Nawal SEKKAT : « L’artiste ne peut pas être indifférent à sa société. Il ne vit pas dans une bulle fermée et aseptisée. Ceci dit, la scène artistique marocaine est très jeune, et ses pionniers peuvent conter leurs cheminements car ils ont pu bâtir une rutilante Histoire d’Art au Maroc.
Actuellement, le Maroc connaît un essor culturel et artistique très important favorisant davantage la créativité, et interpellant la nouvelle génération d’artistes dans un but de susciter leurs investissements. Il est évident que certains artistes marocaines sont en quête de formes artistiques originales, et préparent ainsi la voie à une démarche picturale pleine de surprise. D’une façon générale, un artiste se surpasse et passe les limites dans ses recherches d’exploration. »
Ahlam LEMSEFFER : « L’artiste n’épouse pas un courant artistique particulier, il suit son cheminement avec sa propre touche identitaire. Je penche toujours vers toute expérience picturale originale, et qui participe au développement de l’Art.
Personnellement, je ne reste jamais cloisonné. Ma démarche picturale est une recherche incessante d’horizons artistiques non- conformistes. La nouvelle génération est aussi prometteuse et novatrice. Elle n’est pas obligée de suivre nécessairement les courants artistiques existants, bien que des artistes fassent du « Pop Art » ou autres. Elle est entrain de frôler sa propre destinée, et qui n’envie rien aux autres peintres. »
Jean-Pierre Grosse : « Très franchement, ce n’est pas un sujet qui me préoccupe. Je crois que l’artiste doit suivre la voie qu’il croit être la sienne, et aimer ce qu’il fait sans trop se soucier de l’opinion d’autrui ou des tendances à la mode ! »
Cherifa Rabeh GROSSE : « De l’abstrait, de l’abstrait et toujours de l’abstrait ! L’évolution des artistes peintres « figuratifs » au même titre que les « abstraitistes » est une opportunité bénéfique pour l’Art au Maroc. De toute façon, les « figuratifs » évoluent souvent vers l’Art Abstrait qui est un aboutissement naturel de leurs travaux.

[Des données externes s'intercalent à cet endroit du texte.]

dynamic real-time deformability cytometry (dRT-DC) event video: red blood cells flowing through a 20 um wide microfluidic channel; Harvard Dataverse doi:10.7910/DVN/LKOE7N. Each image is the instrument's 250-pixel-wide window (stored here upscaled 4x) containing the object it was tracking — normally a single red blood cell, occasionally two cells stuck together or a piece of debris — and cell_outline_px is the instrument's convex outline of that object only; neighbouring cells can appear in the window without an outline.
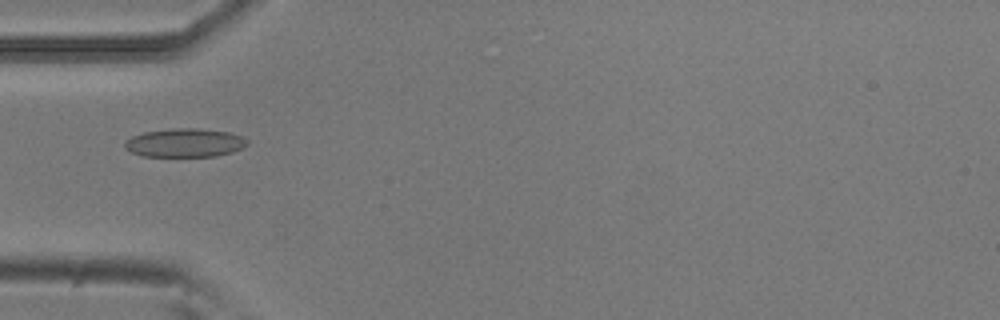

Penser « Pop Art Américain », « Graffiti » ou « New pop » est une question prématurée au Maroc. Il ne faut pas désespérer : cela viendra bien un jour. Mais pour l’instant, notre regard et notre esprit sont axés sur l’Art Abstrait. »
Comment expliquez-vous alors la crise de la peinture marocaine ?

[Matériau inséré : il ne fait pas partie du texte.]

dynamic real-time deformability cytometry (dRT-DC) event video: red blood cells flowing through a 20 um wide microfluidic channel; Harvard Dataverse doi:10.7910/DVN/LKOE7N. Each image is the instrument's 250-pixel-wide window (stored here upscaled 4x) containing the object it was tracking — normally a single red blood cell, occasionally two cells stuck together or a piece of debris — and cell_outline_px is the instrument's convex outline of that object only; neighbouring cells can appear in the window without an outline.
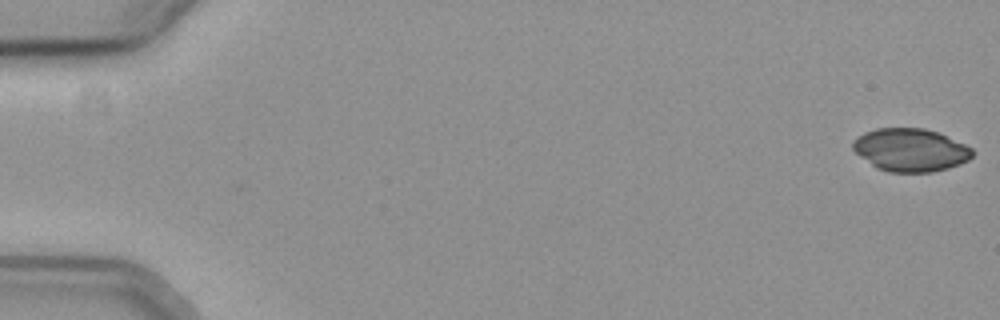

Nawal SEKKAT : « La crise est planétaire et affecte tous les domaines culturels. Par contre, le problème de la peinture marocaine réside dans la structuration du marché d’Art marocain. Le métier d’agent commercial artistique serait un atout majeur pour une structure fiable de la scène plastique. La répartition des tâches aide l’artiste à concentrer ses efforts artistiques dans la création. Donc, à mon sens la structuration du marché de l’art est une nécessité actuelle et vitale… »

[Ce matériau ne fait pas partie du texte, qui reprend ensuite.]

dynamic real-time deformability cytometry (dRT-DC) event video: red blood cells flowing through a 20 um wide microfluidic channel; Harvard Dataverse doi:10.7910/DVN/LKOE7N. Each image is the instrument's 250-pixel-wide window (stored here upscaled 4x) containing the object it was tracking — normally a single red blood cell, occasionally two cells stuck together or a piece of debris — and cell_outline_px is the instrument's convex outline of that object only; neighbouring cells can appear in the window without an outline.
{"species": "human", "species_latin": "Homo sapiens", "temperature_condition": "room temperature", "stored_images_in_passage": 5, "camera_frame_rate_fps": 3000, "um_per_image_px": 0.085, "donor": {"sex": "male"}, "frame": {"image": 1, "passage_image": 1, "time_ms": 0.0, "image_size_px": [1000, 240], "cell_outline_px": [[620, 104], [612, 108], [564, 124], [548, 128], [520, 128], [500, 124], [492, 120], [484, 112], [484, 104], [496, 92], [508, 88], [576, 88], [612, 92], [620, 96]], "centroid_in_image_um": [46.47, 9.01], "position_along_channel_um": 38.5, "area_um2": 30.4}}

Jean-Pierre GROSSE : « Je ne crois pas que la peinture marocaine soit en crise. Nous découvrons souvent des œuvres et des artistes peintres de qualité. Malheureusement, ceux-ci ne sont pas reconnus sur la scène plastique marocaine car la majorité des acteurs de la profession (galeristes, critiques d’art, collectionneurs…) semble figer dans une admiration inconditionnelle de signatures connus.
Le modèle abstrait reste toujours à la mode. Pourquoi pas ? Mais je crains que trop d’artistes ne fassent de l’Art Abstrait faute de savoir mieux faire , et sans y apporter suffisamment de travail ou de créativité. Bien évidemment, il ne s’agit pas là d’une critique : le génie ne se mesure pas nécessairement en heures de travail !
Quant aux artistes, je pense qu’ils devraient beaucoup plus partager, échanger entre eux et avec des étrangers : c’est la meilleure façon d’évoluer... et de garder une certaine modestie salvatrice ! »
Cherifa RABEH GROSSE : « Y a-t-il vraiment une crise de la peinture marocaine ? De nouvelles galeries naissent constamment, les ventes aux enchères semblent prospérer et les foires et manifestations se multiplient. On peut sans doute regretter une certaine étroitesse du marché liée à sa jeunesse mais les choses évoluent très vite et je suis très confiante dans l’avenir de la peinture marocaine qui ne restera pas limitée à quelques signatures. »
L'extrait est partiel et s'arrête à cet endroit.